Ma l'ammontare della pubblicità in Italia è grosso modo sempre la stessa. E in una fase di recessione economica diminuisce e quella che resta è appannaggio dei grandi gruppi. Si verifica, pertanto, che le televisioni e le radio medio-piccole sono entrate in crisi. Per i giornalisti e l'Inpgi è una sciagura perché la legge non prevede ammortizzatori sociali per le tv al contrario di quanto accade per i quotidiani, le agenzie di stampa e di recente per i periodici. Il difficile momento dell'editoria entra così tra le priorità del nuovo gruppo dirigente dell'Istituto eletto dal Consiglio generale della settimana scorsa.

Il milanese Andrea Camporese è stato confermato per un altro quadriennio e sarà affiancato come vicario dal pensionato romano Paolo Serventi Longhi e dal rappresentante degli editori Fabrizio Carotti. Quello che preoccupa maggiormente è la tenuta del mercato del lavoro, un po' meno quella del bilancio dell'Inpgi che in base a tutte le proiezioni fatte sarà in grado di garantire il pagamento delle pensioni per i prossimi 50 anni. Il massiccio ricorso agli armonizzatori sociali allarma e non sembra arrestarsi nonostante l'istituto riconosca alle imprese che assumono giovani uno sgravio del 60% dei contributi previdenziali per 3 anni: il datore di lavoro ha così una riduzione dell'11% del costo del lavoro.

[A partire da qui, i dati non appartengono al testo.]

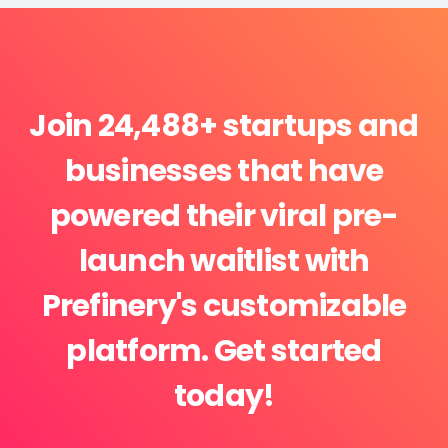
Join 24,488+ startups and
businesses that have
powered their viral pre-
launch waitlist with
Prefinery's customizable
platform. Get started
today!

Spetta, quindi, agli editori mettere in opera nuovi e più efficaci progetti editoriali. Le vendite dei quotidiani sono ai minimi storici. I contributi all'editoria dello Stato sono sempre meno: dai 414 milioni di euro del 2008 si sono ridotti nel 2011 a 195 milioni, ossia il 52 per cento in meno. Per gestire prepensionamenti e stati di crisi sono arrivati 20 milioni all'anno per 3 anni e poi zero.